Зима копошился в своем ящике, отсчитывая монеты.

– Привет, – поздоровался я.

Зима поднял взгляд и добродушно улыбнулся. В этот миг я понял – подружимся, еще как. Хотя пока и не знаю почему.

– Привет! Ты почтальон?

– Похоже, что так. А ты?

– Я в полях работаю. Но сегодня выходной. Хочешь со мной?

– Куда?

– К Лете!

Зима, Лета…

– К реке, что ли?

– Да. Я туда каждый выходной хожу.

– Зачем?

– Там людям нужна помощь!

Как же он им помогает? Может, там живут бедные, а он отдает им деньги? Наверное, я бы предпочел купить новую одежду, не ходить же постоянно в форме и тех тряпках, в которых меня притащили к лекарю. Но, раз дел сейчас все равно нет, почему бы и не сходить с ним? Я бы посмотрел на Лету. Широкая ли она? А что за ней – продолжение города?

– Идем, – согласился я. Зима достал еще несколько монет и закрыл шкафчик. – Прости, это, наверное, слишком нагло. Но Марфа сказала, что шкаф открывается только владельцу. Можно попробую?

– Валяй! – разрешил Зима, и я дернул несколько раз дверцу. Даже не шелохнулась. После этого Зима легко, без всяких ключей сам ее открыл. – Марфа не обманывает! Может, утаивает что-то, но не обманывает. Так что, идем?

Мы вышли из приюта. Зима рассказал, что трижды в день нужно заглядывать в столовую за едой – причем в любое время, когда удобно. Продукты туда доставляют с полей – там есть и растения, и животные.

– Но ходить туда можно только работникам.

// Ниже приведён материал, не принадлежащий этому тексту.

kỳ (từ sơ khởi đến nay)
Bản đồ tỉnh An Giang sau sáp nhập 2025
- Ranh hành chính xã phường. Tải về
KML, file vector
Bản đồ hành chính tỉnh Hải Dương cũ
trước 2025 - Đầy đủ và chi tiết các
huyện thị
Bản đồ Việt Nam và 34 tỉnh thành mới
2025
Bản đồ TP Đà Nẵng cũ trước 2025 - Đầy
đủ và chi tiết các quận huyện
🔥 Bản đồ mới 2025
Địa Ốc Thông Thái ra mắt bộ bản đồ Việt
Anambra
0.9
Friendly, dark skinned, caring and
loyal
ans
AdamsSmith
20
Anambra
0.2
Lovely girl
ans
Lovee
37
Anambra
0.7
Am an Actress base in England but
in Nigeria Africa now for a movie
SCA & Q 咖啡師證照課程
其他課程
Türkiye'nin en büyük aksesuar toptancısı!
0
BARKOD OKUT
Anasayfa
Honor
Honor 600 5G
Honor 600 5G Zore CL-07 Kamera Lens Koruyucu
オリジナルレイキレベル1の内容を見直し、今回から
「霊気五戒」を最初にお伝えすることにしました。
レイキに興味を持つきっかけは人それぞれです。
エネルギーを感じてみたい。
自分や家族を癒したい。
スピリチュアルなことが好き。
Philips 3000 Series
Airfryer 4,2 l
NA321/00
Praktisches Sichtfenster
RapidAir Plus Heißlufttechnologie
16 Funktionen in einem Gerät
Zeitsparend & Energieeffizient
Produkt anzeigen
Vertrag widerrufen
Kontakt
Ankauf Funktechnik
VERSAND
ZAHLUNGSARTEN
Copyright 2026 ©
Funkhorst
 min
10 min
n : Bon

– А если почту надо отнести?

– Вряд ли тебя попросят. Но если вдруг – просто оставь в амбаре у полей, а дальше не суйся.

– Иначе что?

– Иначе вылезет из-под земли огромная рука и схватит тебя, клац! – Зима сжал кулак и рассмеялся. Я так и не понял, шутил он или нет.

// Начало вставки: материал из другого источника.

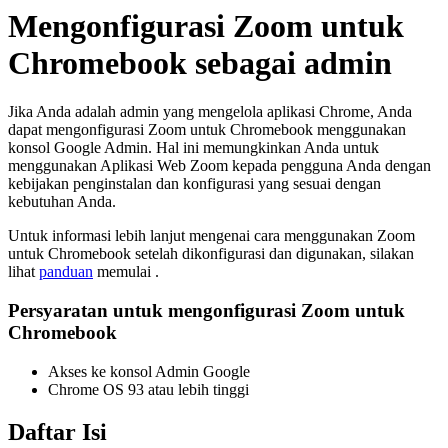
Mengonfigurasi Zoom untuk
Chromebook sebagai admin
Jika Anda adalah admin yang mengelola aplikasi Chrome, Anda
dapat mengonfigurasi Zoom untuk Chromebook menggunakan
konsol Google Admin. Hal ini memungkinkan Anda untuk
menggunakan Aplikasi Web Zoom kepada pengguna Anda dengan
kebijakan penginstalan dan konfigurasi yang sesuai dengan
kebutuhan Anda.
Untuk informasi lebih lanjut mengenai cara menggunakan Zoom
untuk Chromebook setelah dikonfigurasi dan digunakan, silakan
lihat
panduan
memulai
.
Persyaratan untuk mengonfigurasi Zoom untuk
Chromebook
Akses ke konsol Admin Google
Chrome OS 93 atau lebih tinggi
Daftar Isi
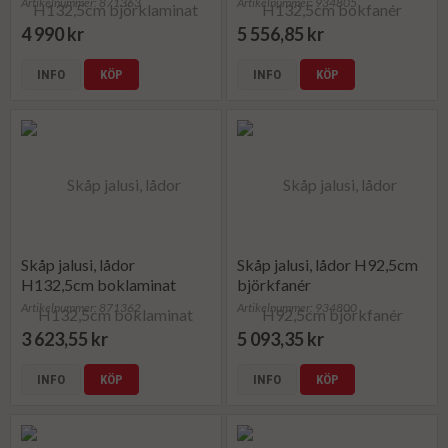
Artikelnummer: 871363
Artikelnummer: 934805
4 990 kr
5 556,85 kr
INFO
KÖP
INFO
KÖP
Skåp jalusi, lådor
Skåp jalusi, lådor H92,5cm
H132,5cm boklaminat
björkfanér
Artikelnummer: 871362
Artikelnummer: 934800
3 623,55 kr
5 093,35 kr
INFO
KÖP
INFO
KÖP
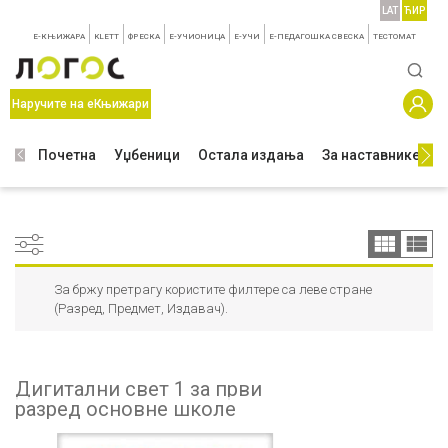
LAT
ЋИР
E-КЊИЖАРА
KLETT
ФРЕСКА
E-УЧИОНИЦА
E-УЧИ
Е-ПЕДАГОШКА СВЕСКА
TЕСТОМАТ
Наручите на еКњижари
Почетна
Уџбеници
Остала издања
За наставнике
З
За бржу претрагу користите филтере са леве стране
(Разред, Предмет, Издавач).
Дигитални свет 1 за први
разред основне школе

– Куда еще лучше не ходить?

– Да не знаю. В кузню можно, наверное, но туда все равно никто не суется. Жарко, душно. Там только три человека работают – больше никто молот поднять не может.

– Такой тяжелый?

– Ну, вроде того. Кузница прямо возле Леты стоит, мы ее даже увидим. А еще возле нее растут нарциссы – цветы такие, очень красивые. Если кузнецы увидят, что ты их рвешь, с ума сойдут, тем же молотом в тебя запустят. Но если очень хочется, можешь и сорвать. Я один раз дарил Марфе. Она улыбалась.

Минут через пятнадцать – я проверял по часам, которые были расставлены на каждом углу, – мы вышли к реке. Она появилась из-за домов внезапно, широченная, едва другой берег видно, хотя кое-где она сужалась. За ней – лес и горы до небес. А по самой реке… я застыл – страхом сковало все тело.

– Эт-то кто?

По Лете плыли сотни, тысячи лодок. Весла вращались сами, словно их держали невидимки, а в лодках сидели люди – кто в костюмах, кто в обносках. Кто-то задумчиво смотрел в воду, другие не могли оторваться от собственных рук. Попробовал рассмотреть тех, кто поближе, – большинство из них были стариками, морщинистыми и некрасивыми.

– Не знаю кто, – ответил Зима. – Они тут постоянно плавают. Наверное, это часть реки. В земле же бывают сорняки – а вот тут эти… Ты, главное, воды не касайся, а то рука отсохнет на неделю. Смотри, я как-то раз попробовал.

Зима показал палец – в целом здоровый, но на кончике черная, будто обуглившаяся кожа с отсохшим посеревшим ногтем.

– Зачем мы пришли?

– Сейчас покажу… подожди.

Зима вгляделся в проплывающих, стараясь кого-то найти. Потом показал больным пальцем:

– Вон, видишь? Оглядывается постоянно. Другие вниз смотрят, а он что-то ищет.

Действительно, метрах в двадцати от нас плыл мужчина, с завистью поглядывавший на другие лодки. Он даже пытался как-то жестикулировать, кричал – но голоса не было. Лодка из-за его метаний раскачивалась, и он тут же успокаивался, боясь упасть, а через секунду пытался снова.